IVANOVICH AGUSTA
Kompas Cetak |
Pemerintah daerah sedang merenda
kisah merana kala berhubungan dengan desa. Berposisi di ujung wilayah
otonom, peraturan perundangan menimpakan puluhan tugas pengelolaan desa.
Ditambah lagi sebagai penanggung jawab atas puluhan ribu laporan
penggunaan dana desa dan alokasi dana desa.
Menempati simpul
strategis, selayaknya pemerintah daerah mendapatkan tambahan porsi
wewenang, seraya pengembangan identitasnya sendiri saat meningkatkan
kapasitas perangkat dan pembangunan desa. Ini dapat dilakukan melalui
penciptaan peluang kolaborasi baru antara pemerintah pusat dan daerah,
bersama perangkat desa.
Urusan daerah
Seandainya
UU No 23/2014 tentang Pemerintahan Daerah ditetapkan mendahului UU No
6/2014 tentang Desa, mungkin lebih banyak urusan terhadap desa
dibebankan kepada pemerintah provinsi. Hal ini sejalan dengan penguatan
peran pemerintah provinsi dalam UU tersebut.
Namun, berada dalam
ranah perundangan yang lebih lama, UU No 32/2004 tentang Pemerintahan
Daerah yang kini sudah dicabut, akhirnya desa lebih banyak berurusan
dengan pemerintah kabupaten/kota. Tugas terberat bupati/wali kota
tampaknya pembuatan aturan dana desa dan alokasi dana desa. Rinciannya
mencakup penyusunan ukuran pembagian dana, prasyarat pencairan, hingga
pemeriksaan dokumen perencanaan tiap desa. Bupati dan wali kota
sekaligus bertanggung jawab atas pelaporan penggunaan dana desa dan
alokasi dana desa.
Karena diposisikan sekadar menyalurkan dana,
kementerian di pusat dengan ringan menyatakan tak mungkin ada korupsi.

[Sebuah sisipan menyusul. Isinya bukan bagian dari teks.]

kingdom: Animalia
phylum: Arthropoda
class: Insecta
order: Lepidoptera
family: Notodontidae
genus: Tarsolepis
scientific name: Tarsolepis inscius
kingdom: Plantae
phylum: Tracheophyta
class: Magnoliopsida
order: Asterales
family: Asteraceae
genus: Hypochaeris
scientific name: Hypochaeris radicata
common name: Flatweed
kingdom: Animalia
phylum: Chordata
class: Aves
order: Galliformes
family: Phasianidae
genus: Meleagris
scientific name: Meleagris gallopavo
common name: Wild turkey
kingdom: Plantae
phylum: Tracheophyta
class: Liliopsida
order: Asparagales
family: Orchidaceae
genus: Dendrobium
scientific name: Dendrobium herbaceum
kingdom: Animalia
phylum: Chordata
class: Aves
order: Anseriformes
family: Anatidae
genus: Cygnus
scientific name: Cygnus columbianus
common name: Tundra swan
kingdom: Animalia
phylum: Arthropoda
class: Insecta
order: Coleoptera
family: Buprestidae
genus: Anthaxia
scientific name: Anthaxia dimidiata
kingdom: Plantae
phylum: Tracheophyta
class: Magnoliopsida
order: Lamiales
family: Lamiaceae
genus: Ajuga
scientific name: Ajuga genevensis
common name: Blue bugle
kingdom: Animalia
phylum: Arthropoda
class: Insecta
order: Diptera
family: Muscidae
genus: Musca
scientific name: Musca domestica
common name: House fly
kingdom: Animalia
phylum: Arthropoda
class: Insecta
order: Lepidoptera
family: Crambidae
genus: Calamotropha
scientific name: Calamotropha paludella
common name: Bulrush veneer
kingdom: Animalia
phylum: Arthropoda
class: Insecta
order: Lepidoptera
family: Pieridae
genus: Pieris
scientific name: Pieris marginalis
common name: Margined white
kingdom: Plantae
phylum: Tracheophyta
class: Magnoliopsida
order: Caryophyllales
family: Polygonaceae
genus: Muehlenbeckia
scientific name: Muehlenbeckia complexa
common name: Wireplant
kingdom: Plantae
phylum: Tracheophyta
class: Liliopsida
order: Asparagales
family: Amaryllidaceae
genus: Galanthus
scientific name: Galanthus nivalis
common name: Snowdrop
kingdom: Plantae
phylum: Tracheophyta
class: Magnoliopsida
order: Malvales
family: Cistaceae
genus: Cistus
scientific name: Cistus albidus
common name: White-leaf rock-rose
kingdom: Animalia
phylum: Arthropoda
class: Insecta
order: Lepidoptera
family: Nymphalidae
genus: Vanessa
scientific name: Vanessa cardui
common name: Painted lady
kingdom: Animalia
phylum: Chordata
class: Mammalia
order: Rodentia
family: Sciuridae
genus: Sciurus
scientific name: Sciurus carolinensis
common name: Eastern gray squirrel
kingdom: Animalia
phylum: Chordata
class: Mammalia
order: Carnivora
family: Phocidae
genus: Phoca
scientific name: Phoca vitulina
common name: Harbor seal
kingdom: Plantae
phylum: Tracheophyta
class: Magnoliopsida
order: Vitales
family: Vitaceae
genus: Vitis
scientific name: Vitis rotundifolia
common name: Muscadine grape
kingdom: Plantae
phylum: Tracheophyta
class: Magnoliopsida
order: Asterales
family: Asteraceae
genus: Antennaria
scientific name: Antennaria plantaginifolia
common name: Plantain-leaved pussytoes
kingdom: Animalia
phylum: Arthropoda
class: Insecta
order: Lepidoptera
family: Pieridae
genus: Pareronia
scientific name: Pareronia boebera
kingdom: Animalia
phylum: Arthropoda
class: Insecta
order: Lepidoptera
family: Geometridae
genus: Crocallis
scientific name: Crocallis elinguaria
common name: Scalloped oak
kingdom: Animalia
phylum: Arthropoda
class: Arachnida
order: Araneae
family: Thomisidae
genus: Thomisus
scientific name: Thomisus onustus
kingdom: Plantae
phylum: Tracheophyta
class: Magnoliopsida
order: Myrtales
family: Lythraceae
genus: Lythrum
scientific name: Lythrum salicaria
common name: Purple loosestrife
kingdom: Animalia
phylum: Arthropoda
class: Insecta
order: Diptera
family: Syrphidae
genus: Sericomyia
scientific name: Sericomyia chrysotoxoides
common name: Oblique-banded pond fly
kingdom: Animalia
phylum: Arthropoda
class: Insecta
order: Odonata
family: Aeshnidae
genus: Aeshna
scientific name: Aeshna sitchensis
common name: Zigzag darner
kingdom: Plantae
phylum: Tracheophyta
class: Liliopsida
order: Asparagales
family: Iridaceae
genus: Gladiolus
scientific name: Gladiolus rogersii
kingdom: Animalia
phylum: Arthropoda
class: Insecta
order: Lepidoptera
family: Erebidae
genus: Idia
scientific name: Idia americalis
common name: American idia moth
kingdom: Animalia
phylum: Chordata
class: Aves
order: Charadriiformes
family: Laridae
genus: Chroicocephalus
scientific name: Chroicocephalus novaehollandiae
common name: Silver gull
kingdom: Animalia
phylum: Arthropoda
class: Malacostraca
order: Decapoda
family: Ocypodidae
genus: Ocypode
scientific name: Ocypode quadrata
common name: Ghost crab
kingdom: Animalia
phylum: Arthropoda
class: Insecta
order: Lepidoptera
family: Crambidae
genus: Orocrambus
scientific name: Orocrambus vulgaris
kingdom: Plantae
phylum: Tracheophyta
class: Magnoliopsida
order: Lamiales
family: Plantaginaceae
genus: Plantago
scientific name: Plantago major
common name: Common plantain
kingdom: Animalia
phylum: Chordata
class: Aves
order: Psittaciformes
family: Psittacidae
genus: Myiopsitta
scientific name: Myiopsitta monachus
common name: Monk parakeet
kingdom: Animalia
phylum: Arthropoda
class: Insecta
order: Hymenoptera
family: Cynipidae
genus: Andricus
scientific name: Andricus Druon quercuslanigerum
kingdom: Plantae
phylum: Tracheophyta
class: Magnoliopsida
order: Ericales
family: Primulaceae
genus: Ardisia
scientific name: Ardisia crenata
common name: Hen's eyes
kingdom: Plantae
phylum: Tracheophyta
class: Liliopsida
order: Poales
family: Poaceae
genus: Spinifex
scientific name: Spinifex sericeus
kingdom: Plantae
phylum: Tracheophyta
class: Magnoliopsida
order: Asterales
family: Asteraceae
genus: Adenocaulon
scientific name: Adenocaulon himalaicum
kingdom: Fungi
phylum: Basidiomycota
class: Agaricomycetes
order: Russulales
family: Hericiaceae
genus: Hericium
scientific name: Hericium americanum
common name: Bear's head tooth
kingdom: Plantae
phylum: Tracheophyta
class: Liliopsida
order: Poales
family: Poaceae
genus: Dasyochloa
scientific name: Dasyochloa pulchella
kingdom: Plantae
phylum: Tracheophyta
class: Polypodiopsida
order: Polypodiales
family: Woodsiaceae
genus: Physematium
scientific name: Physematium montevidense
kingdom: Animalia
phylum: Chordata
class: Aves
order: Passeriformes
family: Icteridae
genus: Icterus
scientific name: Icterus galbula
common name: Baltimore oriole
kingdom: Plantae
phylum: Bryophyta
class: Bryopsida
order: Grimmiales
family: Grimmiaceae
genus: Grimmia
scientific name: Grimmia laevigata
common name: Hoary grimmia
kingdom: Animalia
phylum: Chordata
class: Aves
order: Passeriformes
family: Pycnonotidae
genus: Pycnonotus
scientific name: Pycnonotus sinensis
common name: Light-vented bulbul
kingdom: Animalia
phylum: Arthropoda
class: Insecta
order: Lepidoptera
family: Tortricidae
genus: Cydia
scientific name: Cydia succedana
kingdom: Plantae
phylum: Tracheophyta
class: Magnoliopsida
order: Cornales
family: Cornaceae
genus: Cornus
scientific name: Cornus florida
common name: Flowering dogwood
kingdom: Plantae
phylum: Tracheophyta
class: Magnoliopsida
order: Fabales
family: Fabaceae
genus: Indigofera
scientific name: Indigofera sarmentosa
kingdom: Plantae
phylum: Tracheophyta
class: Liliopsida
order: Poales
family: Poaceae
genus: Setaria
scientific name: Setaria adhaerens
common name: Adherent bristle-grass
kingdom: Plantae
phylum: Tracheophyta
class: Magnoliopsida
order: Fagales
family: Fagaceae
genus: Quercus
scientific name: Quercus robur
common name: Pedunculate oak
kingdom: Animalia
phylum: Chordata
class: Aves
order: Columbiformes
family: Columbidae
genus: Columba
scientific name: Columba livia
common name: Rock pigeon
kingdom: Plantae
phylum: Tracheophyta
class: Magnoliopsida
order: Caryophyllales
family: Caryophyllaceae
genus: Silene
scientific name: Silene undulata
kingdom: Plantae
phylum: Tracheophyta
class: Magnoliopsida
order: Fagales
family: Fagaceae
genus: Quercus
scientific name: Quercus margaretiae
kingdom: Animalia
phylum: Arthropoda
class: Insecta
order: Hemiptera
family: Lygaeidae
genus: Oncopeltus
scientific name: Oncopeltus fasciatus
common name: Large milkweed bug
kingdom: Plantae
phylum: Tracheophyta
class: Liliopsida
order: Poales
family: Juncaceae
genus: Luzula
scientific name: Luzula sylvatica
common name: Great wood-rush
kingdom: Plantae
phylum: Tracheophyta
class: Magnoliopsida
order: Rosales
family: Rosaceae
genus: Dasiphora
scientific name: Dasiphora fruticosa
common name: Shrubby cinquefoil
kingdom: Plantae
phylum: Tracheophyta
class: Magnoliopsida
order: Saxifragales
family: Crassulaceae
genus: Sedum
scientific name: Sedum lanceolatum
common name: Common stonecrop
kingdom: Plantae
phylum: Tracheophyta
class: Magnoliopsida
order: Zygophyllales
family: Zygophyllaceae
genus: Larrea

Namun, perlu diingat, operasionalisasi penyaluran, penggunaan, dan
pelaporan dana ditangani pemerintah kabupaten/kota. Artinya, peluang
munculnya lembar-lembar kesalahan administrasi hingga korupsi hampir
sepenuhnya berada di sini.
Bupati dan wali kota juga wajib
mengatur pembentukan, penghapusan, penggabungan, dan perubahan status
desa. Selanjutnya mengatur pemilihan kepala desa serentak, manajemen
perangkat desa dan badan permusyawaratan desa. Berikutnya, pengaturan
pembangunan desa dan kawasan pedesaan. Tugas teknis yang juga berat
adalah berupa penetapan peta batas wilayah desa dan desa adat.
Tabel
lampiran UU No 23/2014 memang menuliskan juga urusan wajib pemerintah
daerah terhadap pemberdayaan masyarakat dan desa. Namun, jelas tidak
sebanyak rincian dalam UU No 6/2014 beserta peraturan perundangan
turunannya selama dua tahun terakhir.
Sementara itu, tugas
pemerintah provinsi terbatas mengurus desa adat. Tugasnya menyusun
aturan kelembagaan, pengisian jabatan, dan masa jabatan kepala desa
adat. Sebenarnya dukungan pemerintah kabupaten/kota terhadap desa
terbaca kuat pada keuangan desa. Kontribusinya mencapai 54 persen dari
pendapatan desa. Sementara pemerintah provinsi berkontribusi 13 persen.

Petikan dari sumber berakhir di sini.